Page extract =>
'''

DAILY BRIEFINGFor the Children
Apr. 20 - Today is Hitler's birthday, so let that be a warning to you.
It's also the fifth anniversary of the terrible shooting tragedy at Columbine High School in Littleton, Colorado. For the past couple of years on this date I've dedicated the Almanac to arguing on behalf of what I think may be the only viable solution to the increasing violence in our nation’s schools. That essay follows.
* * *
St. Augustine wrote, “if babies are innocent, it is not for lack of will to do harm, but for lack of strength.” The observation is almost superfluous today: lack of strength isn’t much of an obstacle when a grade-schooler can fit a nine-millimeter in his knapsack, and the human will to do harm is as strong as ever. With every new tragedy we wring our hands and gnash our teeth and put on sackcloth and ashes, we vow to end the bloodshed, we demand that it end, our political leaders promise to end it, and then we go back to whatever it is we do when we’re not choking on moral outrage. For example, water-skiing.
Some of us blame the NRA, as lately personified by Charlton Heston, some find fault with Hollywood. But I believe the answer lies not with our stars, that we are brutes, but with our history. Thucydides, Herodotus, Machiavelli, Gibbon, Prescott, Churchill: our species has provided itself with a certain class of specialist, most of whom will be familiar to readers of this peculiar almanac. Historians reveal us to ourselves with an honesty that is not often found in either the promotional material of the NRA or the pyrotechnic fabulism of Hollywood.
There is not much comfort to be drawn from their honesty.
Since the dawn of civilization, human history has been a violent and bloody parade of horrors. (Noted German syphilitic Friedrich Nietzsche observed that human history was “the refutation by example of a moral world order.”) In the earliest pages of the earliest books to have survived, Cain kills Abel, Sri Krishna urges Arjuna to kill his relatives, heroes dismember one another on the fields of Troy. Empires rise and fall on the backs of their soldiers. Peace is won with blood. In the whole vast human saga, there has only been one long and protracted period of relative peace among the major powers of the dominant civilizations. It was a period that came, not surprisingly, after some of the bleakest and bloodiest chapters in our history. We’re living in that period. (Yes, terrorism is a scourge and the war to end it is hardly non-violent, but it has not yet involved, nor is it likely to, a confrontation between major states.)

'''

Assignment =>
Continue the Columbine anniversary essay from where it stops, with the next few paragraphs. The material after this point has nothing to do with the Columbine anniversary essay.

Given records =>

'''

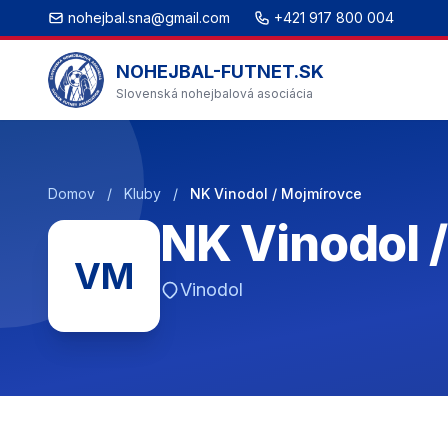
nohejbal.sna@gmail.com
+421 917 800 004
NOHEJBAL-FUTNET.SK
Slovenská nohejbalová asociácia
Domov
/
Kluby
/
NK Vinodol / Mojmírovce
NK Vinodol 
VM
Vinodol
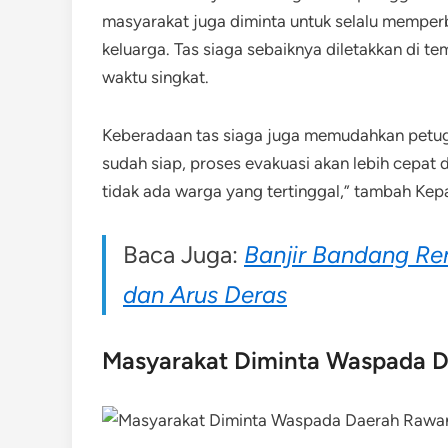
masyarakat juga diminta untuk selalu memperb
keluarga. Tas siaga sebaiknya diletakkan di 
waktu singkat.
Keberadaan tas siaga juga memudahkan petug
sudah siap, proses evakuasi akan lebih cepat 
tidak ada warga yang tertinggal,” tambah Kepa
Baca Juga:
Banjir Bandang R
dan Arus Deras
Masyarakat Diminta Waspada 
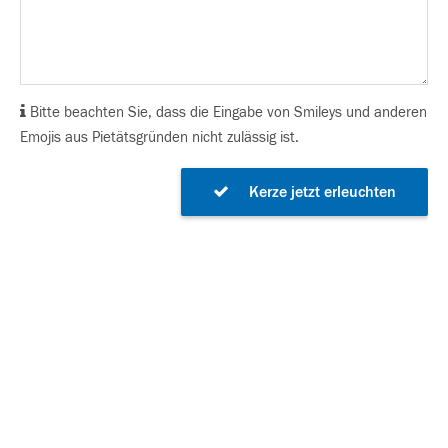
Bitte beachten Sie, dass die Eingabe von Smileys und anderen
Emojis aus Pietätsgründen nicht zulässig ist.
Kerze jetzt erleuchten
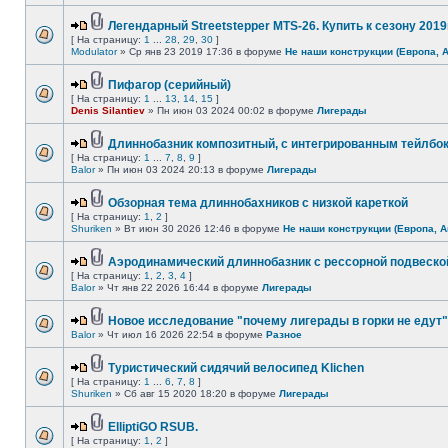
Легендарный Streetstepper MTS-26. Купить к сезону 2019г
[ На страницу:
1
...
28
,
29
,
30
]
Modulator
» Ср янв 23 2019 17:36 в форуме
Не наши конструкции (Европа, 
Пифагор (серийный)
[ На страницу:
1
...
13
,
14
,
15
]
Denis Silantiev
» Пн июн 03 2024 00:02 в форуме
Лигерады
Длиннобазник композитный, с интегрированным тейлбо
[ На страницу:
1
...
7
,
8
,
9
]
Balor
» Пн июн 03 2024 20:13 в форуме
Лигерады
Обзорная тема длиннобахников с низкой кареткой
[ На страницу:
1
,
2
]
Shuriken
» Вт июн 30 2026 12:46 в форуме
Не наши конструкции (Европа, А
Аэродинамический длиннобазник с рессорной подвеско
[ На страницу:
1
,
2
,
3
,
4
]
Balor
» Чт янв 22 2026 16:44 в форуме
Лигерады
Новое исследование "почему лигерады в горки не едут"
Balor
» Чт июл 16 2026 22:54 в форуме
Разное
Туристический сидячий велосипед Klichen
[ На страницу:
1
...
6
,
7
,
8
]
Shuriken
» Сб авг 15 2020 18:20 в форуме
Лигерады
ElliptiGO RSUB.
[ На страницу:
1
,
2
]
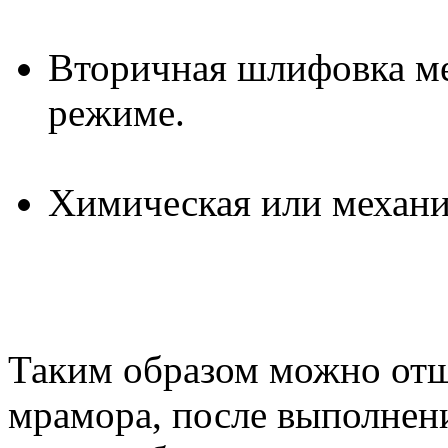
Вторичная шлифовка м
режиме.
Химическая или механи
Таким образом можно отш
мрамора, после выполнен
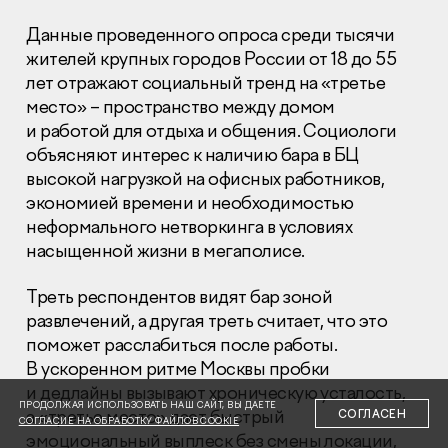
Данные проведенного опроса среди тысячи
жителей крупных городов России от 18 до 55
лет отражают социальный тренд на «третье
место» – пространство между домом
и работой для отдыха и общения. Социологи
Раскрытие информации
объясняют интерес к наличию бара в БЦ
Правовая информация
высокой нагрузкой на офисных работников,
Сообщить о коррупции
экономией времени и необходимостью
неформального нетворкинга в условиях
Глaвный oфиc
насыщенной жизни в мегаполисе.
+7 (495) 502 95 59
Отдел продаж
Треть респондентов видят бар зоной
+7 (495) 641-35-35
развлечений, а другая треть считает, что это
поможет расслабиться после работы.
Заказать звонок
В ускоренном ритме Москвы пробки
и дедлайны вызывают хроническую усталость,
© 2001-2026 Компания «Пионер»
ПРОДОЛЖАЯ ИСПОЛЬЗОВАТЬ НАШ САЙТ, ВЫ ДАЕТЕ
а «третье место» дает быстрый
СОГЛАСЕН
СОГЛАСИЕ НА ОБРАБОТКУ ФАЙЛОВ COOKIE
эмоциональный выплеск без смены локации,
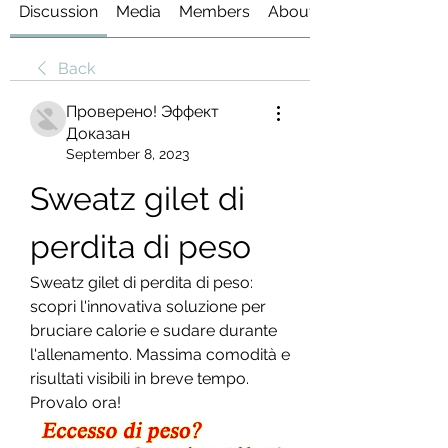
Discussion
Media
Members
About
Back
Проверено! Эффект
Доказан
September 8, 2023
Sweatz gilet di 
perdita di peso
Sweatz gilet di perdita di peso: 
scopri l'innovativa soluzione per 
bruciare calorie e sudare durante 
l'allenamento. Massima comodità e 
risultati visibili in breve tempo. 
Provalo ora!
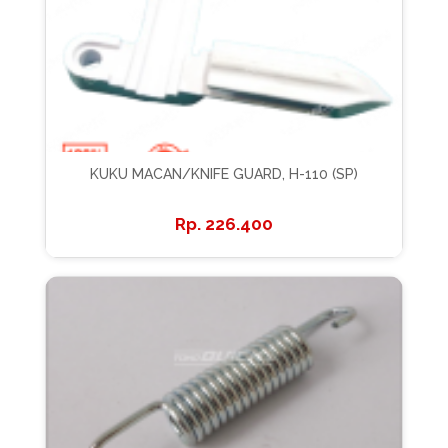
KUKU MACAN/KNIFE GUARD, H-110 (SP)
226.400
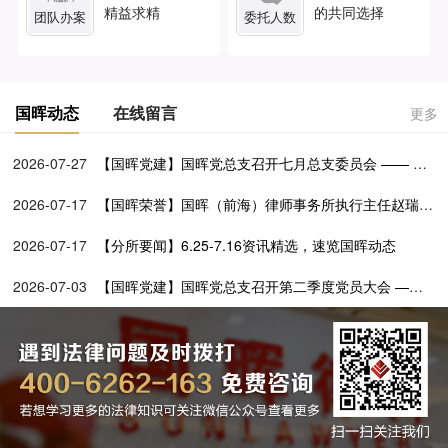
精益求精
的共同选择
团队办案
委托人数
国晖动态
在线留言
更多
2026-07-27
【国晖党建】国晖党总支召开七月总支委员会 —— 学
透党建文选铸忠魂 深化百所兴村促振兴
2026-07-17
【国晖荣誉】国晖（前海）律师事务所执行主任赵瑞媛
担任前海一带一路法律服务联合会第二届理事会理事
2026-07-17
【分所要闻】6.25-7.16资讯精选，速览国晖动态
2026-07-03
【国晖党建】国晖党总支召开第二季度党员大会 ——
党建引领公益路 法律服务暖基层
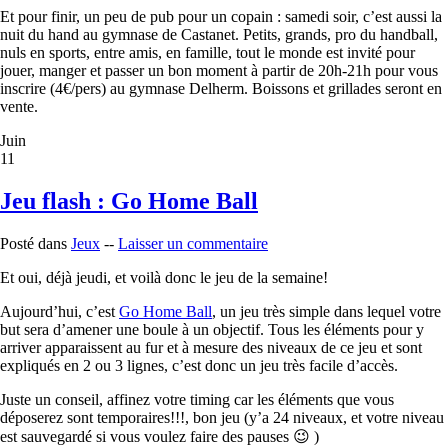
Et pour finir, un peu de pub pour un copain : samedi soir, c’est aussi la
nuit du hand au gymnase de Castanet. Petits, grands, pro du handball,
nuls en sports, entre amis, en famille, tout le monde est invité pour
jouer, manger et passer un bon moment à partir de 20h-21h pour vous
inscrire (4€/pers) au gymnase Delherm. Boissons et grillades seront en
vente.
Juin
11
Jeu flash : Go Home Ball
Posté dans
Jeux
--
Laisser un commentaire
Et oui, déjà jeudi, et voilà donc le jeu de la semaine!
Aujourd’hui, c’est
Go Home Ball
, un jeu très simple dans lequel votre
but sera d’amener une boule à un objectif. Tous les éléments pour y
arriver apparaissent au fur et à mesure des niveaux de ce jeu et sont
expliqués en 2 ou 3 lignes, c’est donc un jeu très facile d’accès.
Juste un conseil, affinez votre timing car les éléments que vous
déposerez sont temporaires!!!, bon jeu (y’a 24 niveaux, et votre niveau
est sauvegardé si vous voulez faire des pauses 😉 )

'''
'''

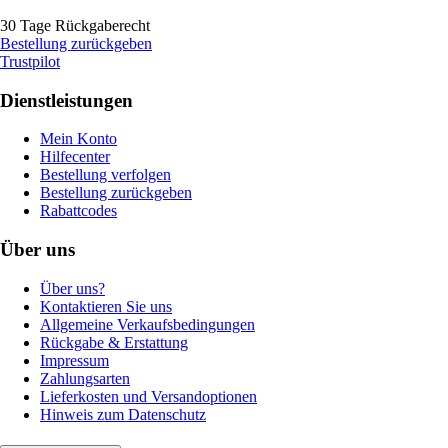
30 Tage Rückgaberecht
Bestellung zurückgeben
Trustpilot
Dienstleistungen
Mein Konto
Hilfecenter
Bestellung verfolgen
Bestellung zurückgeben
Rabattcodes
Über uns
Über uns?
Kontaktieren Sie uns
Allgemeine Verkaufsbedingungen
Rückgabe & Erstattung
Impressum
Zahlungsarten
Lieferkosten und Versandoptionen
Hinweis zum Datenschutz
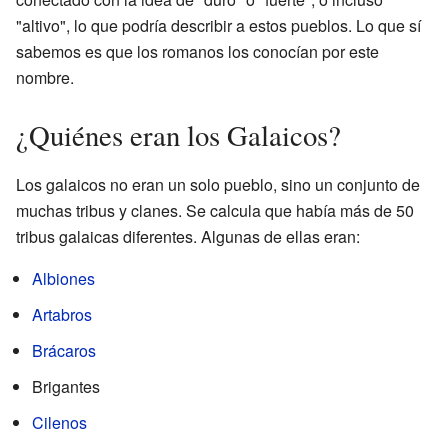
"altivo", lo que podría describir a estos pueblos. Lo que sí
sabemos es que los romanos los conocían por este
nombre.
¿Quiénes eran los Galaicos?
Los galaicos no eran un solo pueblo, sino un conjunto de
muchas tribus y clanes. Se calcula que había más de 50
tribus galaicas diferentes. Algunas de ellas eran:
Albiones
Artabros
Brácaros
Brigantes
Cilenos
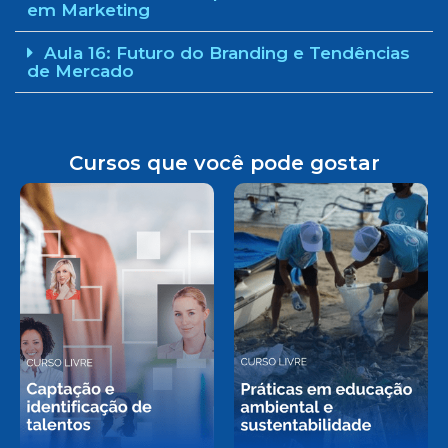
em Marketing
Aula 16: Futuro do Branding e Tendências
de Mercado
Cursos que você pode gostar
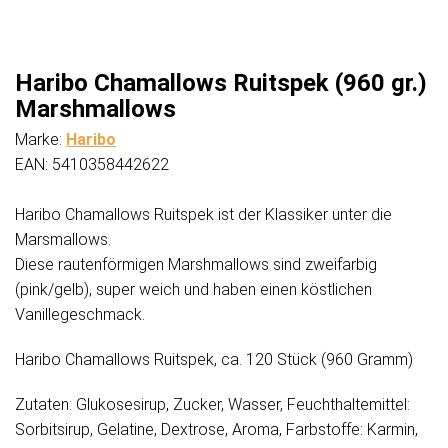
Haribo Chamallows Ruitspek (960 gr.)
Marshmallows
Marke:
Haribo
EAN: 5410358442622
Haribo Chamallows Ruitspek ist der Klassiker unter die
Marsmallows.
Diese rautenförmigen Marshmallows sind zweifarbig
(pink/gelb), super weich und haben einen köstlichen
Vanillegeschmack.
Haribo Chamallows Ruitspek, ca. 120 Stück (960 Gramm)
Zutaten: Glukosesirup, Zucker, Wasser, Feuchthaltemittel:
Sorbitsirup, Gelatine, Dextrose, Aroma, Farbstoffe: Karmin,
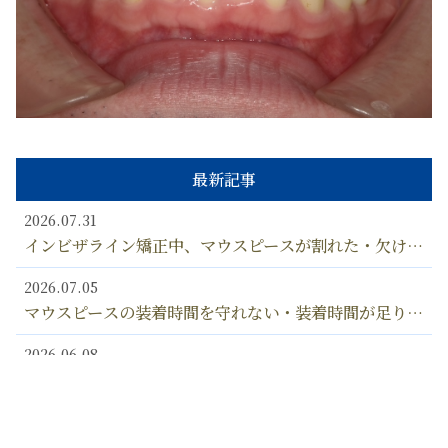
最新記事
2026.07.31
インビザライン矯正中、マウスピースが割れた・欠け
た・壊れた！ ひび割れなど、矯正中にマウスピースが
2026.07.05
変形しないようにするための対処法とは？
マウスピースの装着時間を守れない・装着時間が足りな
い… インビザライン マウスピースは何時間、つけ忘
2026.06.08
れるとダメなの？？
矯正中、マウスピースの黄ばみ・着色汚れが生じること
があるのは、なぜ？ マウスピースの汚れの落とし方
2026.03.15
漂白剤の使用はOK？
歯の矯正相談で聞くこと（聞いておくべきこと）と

'''

Output for this task =>
What brought us this relative peace? Look to history. Democracy? Think Robespierre and Danton. Think Weimar. Fraternity? Think Aryan purity. Think ethnic cleansing. Spirituality? Think Crusades. Think Inquisition. Technology? Well, it’s true that almost every technological advance has fostered an improvement in our ability to kill one another. But take that reasoning to its extreme, acknowledge that we have at last perfected that ability—that we’ve enabled ourselves to wipe out whole nations by remote control, and the truth pours forth. One thing, and one thing only, has stabilized the world for the past half century, and that thing is a big metal hull containing a device that, when triggered, can reduce an entire city to smoldering ruin.
That thing is the bomb. In its shadow, peace prospers.
If we want to save our children—and we all want to save our children—we have to face up to the horror of ourselves. We must be honest enough to acknowledge that St. Augustine was right, and that so long as children have the means, they will always have the will to do harm. They will do so not because they are some strange and terrible new breed of children, but because they are exactly like each and every one of us that came before them, the only difference being that they’re better armed.
If we truly want to save our children, we can. We need only follow the example provided by history. We must give them nuclear weapons.
As we continue de-escalating from the cold war and dismantling the thousands and thousands of warheads manufactured at its peak, we can redistribute them to our nation’s primary schools. Two of them to each to school, secretly given to two different sixth-graders. We have seen what mutually assured destruction can do on the geopolitical stage: imagine what wonders it could work in the schoolyard!
What child would dare to bring a mere pistol to school—a machine gun, a grenade, a flame-thrower, even a rocket launcher—after getting a note like this in homeroom:
“Jimmy’s got the bomb. Pass it on.”
We can make our schools safe again. We only need the resolve.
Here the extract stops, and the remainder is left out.